4. Kayak on a Raging River: Barbara suggested we should spend the afternoon with her friend Kevin rolling along the Colorado. I'd heard tell this river is somewhat fast and rapid-laden and I've never run a kayak in my entire life, but I was buoyed by the moral support of many of my homeboys who have often encouraged me to "Go big or go home" whatever the hell that means. Fortunately the water level was low thanks to the poor snows and my tubing skills translated to other inflatable flotation devices, which apparently can be operated even without the assistance of a twelve pack of Bud Light. We rolled the lazy, muddy water with ease, the only trauma coming after when I realized I had failed to put sunscreen on a couple of body parts which are not regularly exposed to solar radiation. Touch me and I'm gonna scream is no longer just a My Morning Jacket song.
5. Meet My Idols: After conquering the mighty Colorado Barbara, Kevin, and I visited Palisade Brewery to sample some of their wares (I highly recommend their Dirty Hippie). On the drive over I heard from Karen and Jerry, two other ADT hikers whose journal I read religiously while preparing for this trip. They were in town and would like to meet up with us. I recognized them immediately as they emerged from their vehicle. Karen's long white locks flow like cottonwood fluff in the breeze and Jerry's beard busts my poor scraggly chin bush down to the bottom in the ranks of the great mountain men.
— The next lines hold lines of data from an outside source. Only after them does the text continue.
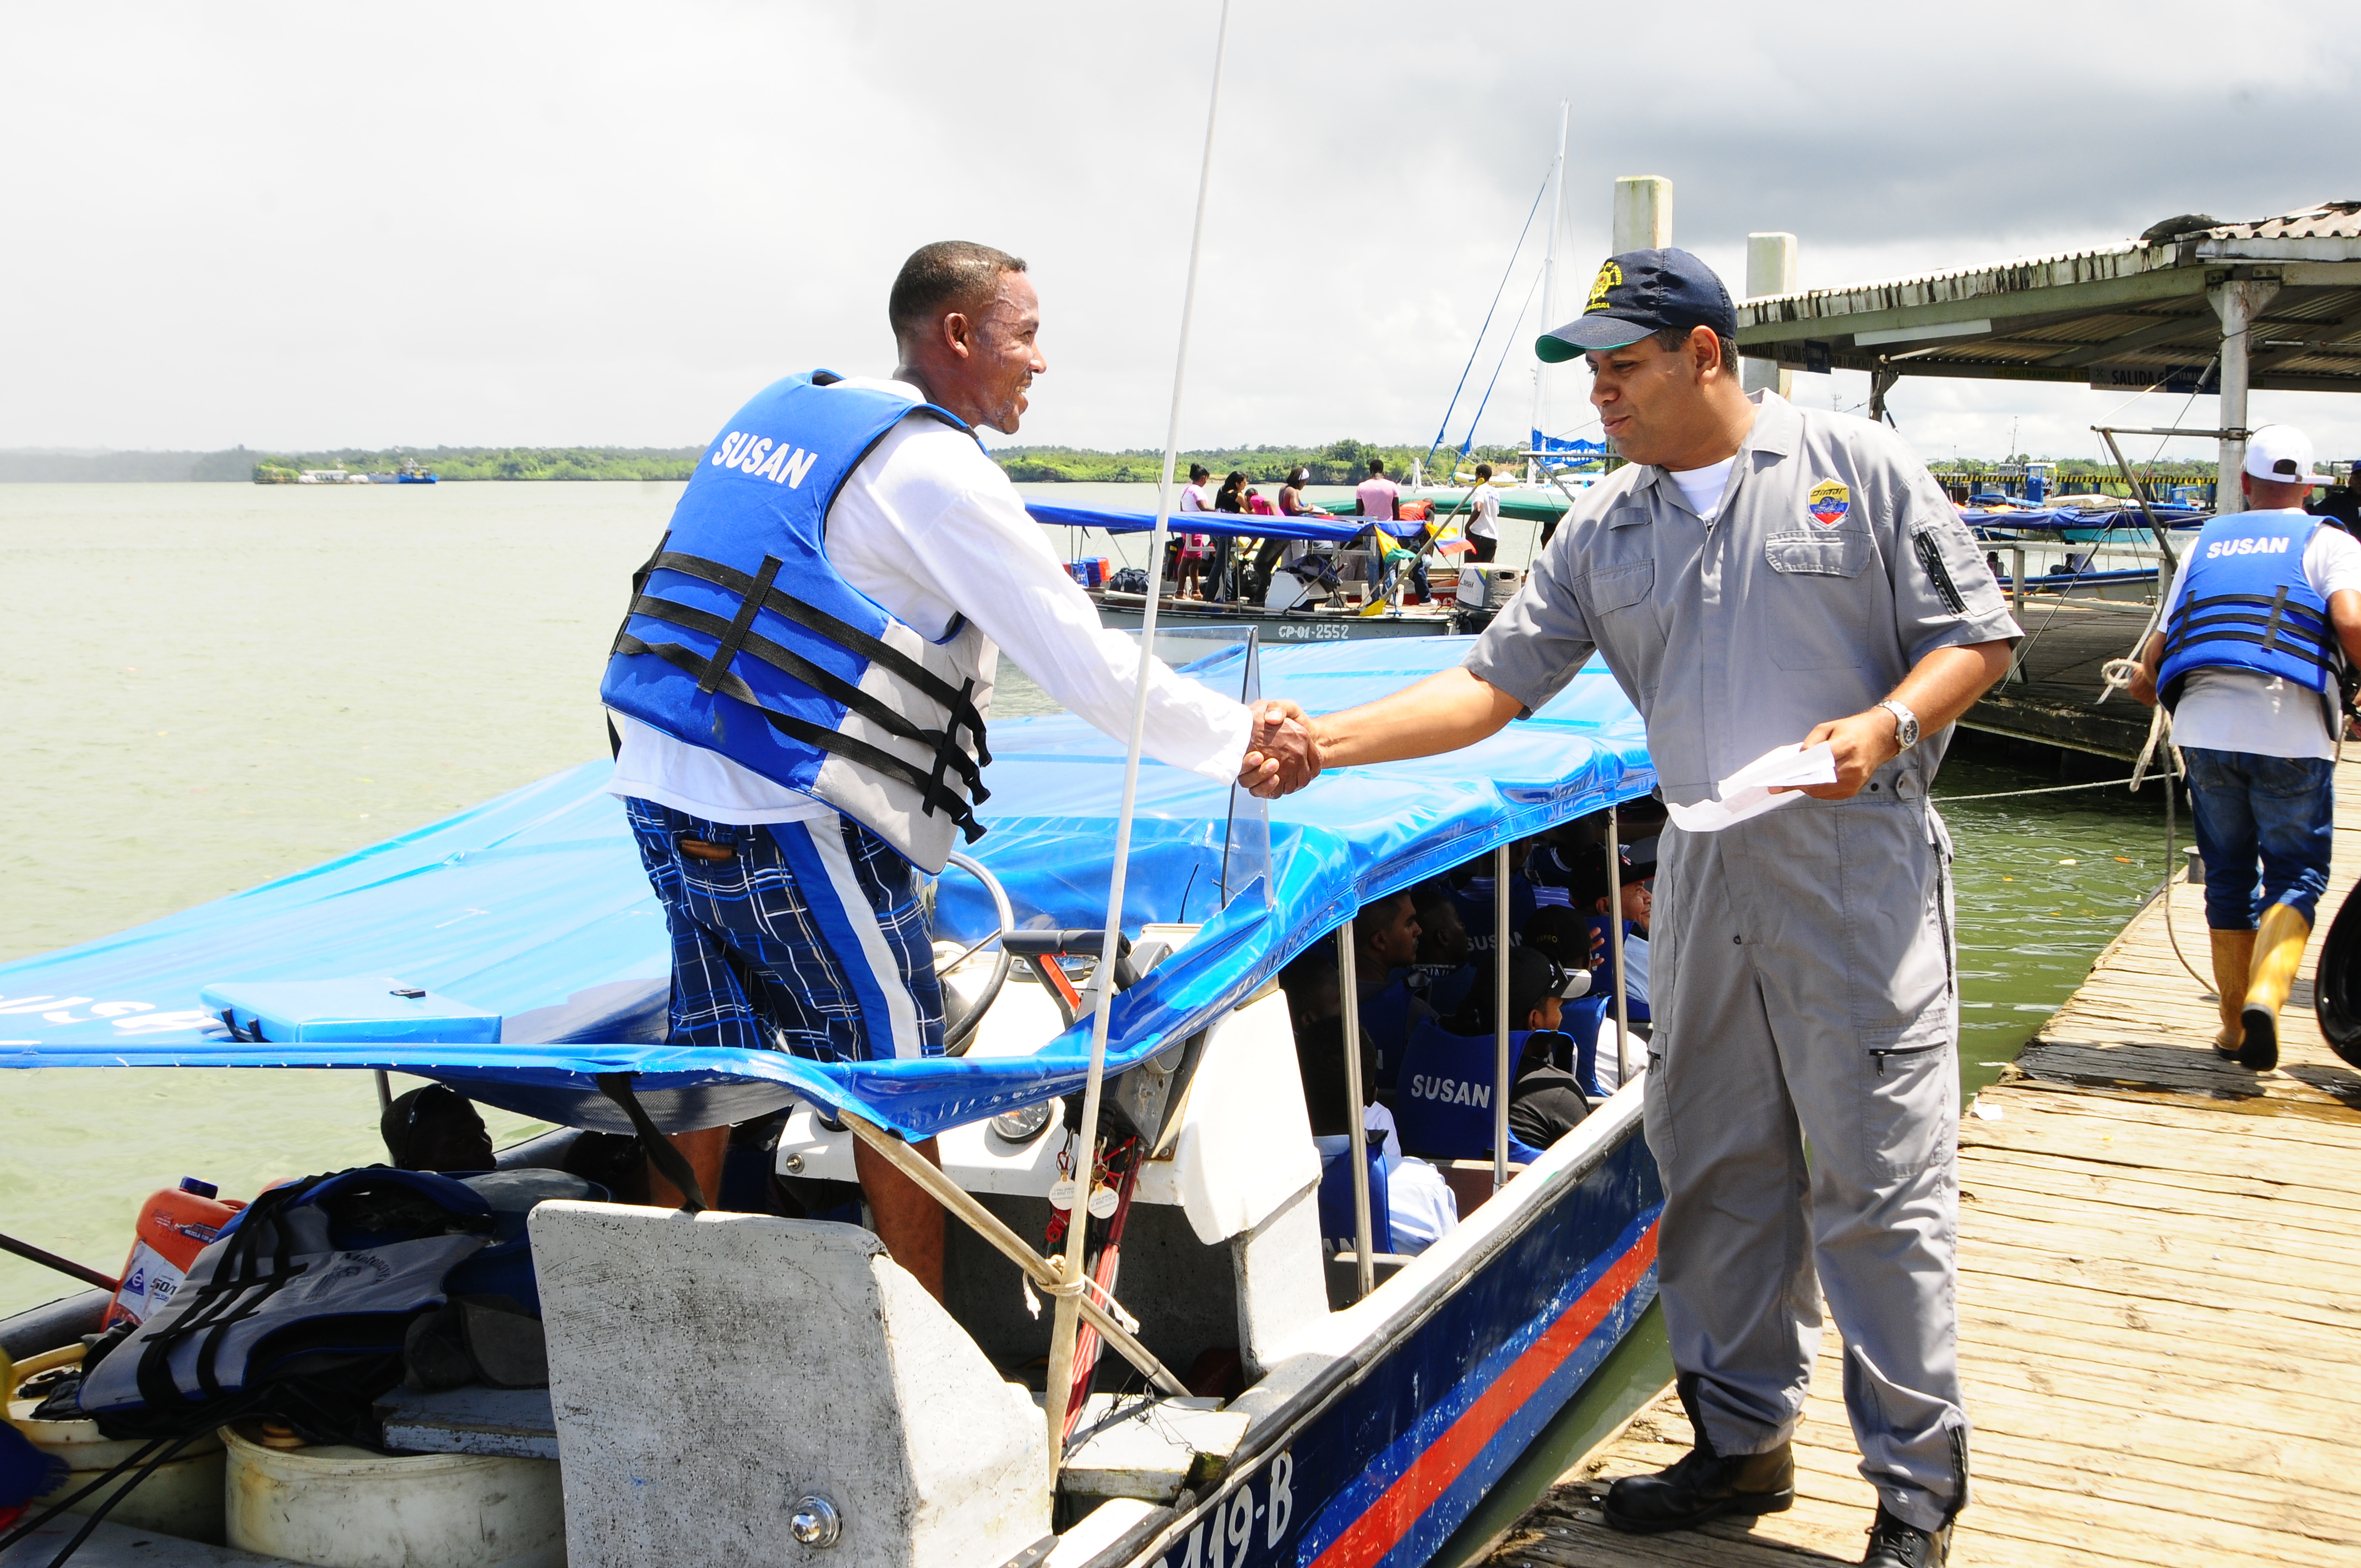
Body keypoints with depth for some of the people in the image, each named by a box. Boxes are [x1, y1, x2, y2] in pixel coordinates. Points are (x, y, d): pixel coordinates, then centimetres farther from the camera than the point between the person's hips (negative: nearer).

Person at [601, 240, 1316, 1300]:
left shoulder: (782, 410, 15)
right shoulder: (936, 468, -11)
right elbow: (1084, 666, -12)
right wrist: (1241, 740, -3)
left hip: (658, 777, 8)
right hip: (786, 812, -8)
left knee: (713, 1050, 20)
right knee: (895, 1071, 4)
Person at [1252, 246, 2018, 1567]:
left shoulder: (1859, 468, -1)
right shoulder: (1607, 530, 11)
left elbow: (1978, 637, 1)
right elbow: (1493, 683, 7)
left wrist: (1886, 724, -19)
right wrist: (1324, 741, -4)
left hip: (1862, 863, -5)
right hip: (1706, 867, 5)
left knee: (1879, 1181, -3)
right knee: (1716, 1171, 10)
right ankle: (1744, 1441, 26)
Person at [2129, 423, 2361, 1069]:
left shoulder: (2206, 543, 18)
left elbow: (2162, 643, 17)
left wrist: (2146, 681, 37)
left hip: (2204, 727, 3)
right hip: (2291, 731, -3)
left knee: (2228, 877, 14)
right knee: (2295, 877, 5)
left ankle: (2234, 1025, 18)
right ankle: (2265, 995, -20)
Their kindness matched their intimidating good looks. They have an extra stroller which their daughter will be mailing out for my use in the desert, they bought Barbara and I dinner (Kevin left early), and they suggested a great desert-neutralizing device, the Chrome Dome, which I will hopefully exhibit for you in the near future. For now let's say the moment I go Full Hobo is nigh.
I could have talked to Karen and Jerry for hours and hours on end. In fact, I still am even though they are no longer around to listen to me. I'm in training you see, trying to get ready for hallucinations induced by the loneliness of the desert in advance. You never can be too prepared.